The war of words between former president Donald Trump and Korean dictator Kim Jong-un and Vladimir Putin’s recent bombast have renewed the specter of nuclear war and raised public interest in civil defense. Bomb shelters are back, more stylish now than the concrete block cubes of the ’50s. Radiation-blocking potassium iodide pills and emergency supplies sell briskly. Given the renewed threat level, could there again be a need for a hardened facility where key officials could ride out an attack, assuring continuity of government?
The one-time emergency command center is still there. Environmental and technological upgrades would be required to reactivate it. BOEC spokesman Dan Douthit gets occasional media inquiries but said there are currently no plans to resurrect it. “My suspicion is that, because there was something in the air there that was a challenge for people to work in, that would have to be mitigated. The question would be: Is it cheaper to open it back up and clean it out versus starting somewhere else?”

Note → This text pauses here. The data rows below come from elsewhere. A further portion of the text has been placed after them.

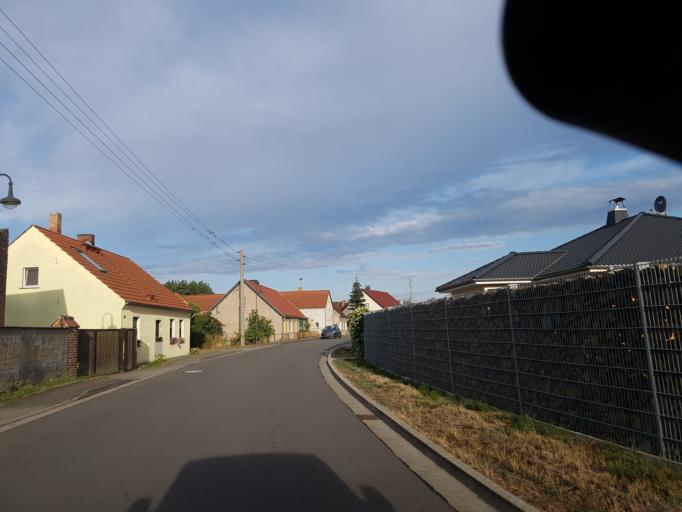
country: DE
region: Saxony-Anhalt
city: Holzdorf
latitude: 51.8039
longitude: 13.0853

The Center site lies near the butte’s 593-foot summit. The access road is blocked by a steel gate. Beyond, the road ascends steeply and the pavement gives way to a patchy field of mud and grass curiously devoid of overgrowth. The roar of traffic below is muted by surrounding stands of Douglas fir and maple, only an occasional bird call breaks the silence. Routine maintenance is absent; no park signs or historic markers provide information or welcome visitors. The atmosphere is one of benign neglect, some say creepy. No homeless camps are visible, but discarded clothing and trash on unmarked trails leading deeper into the forest suggest they are there.

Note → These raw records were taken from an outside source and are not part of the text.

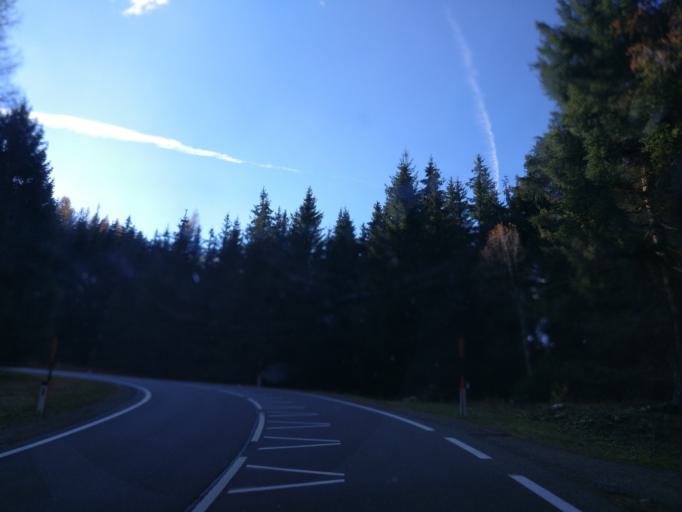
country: AT
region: Salzburg
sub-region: Politischer Bezirk Zell am See
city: Dienten am Hochkonig
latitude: 47.4045
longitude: 12.9840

At the clearing’s edge where the terrain rises toward the summit lies the only part of the bunker remaining above ground. A low concrete wall protrudes from a rounded earthen berm, an emergency exit now sealed by a graffiti-covered block. Gravel fills an opening below where tunnelers have been at work.
Fifty feet or so beneath the surface lies a dark, cavernous chamber, a Cold War time capsule containing relics both functional and artistic. “It would be a great museum,” Felker said. “That’s what I always envisioned it to be—a Cold War civil defense museum.”
Even if the one-time command center is never reactivated for civil defense it might still have a useful afterlife as a restored facility educating future generations about a pivotal time in history when the city and nation faced an unthinkable threat.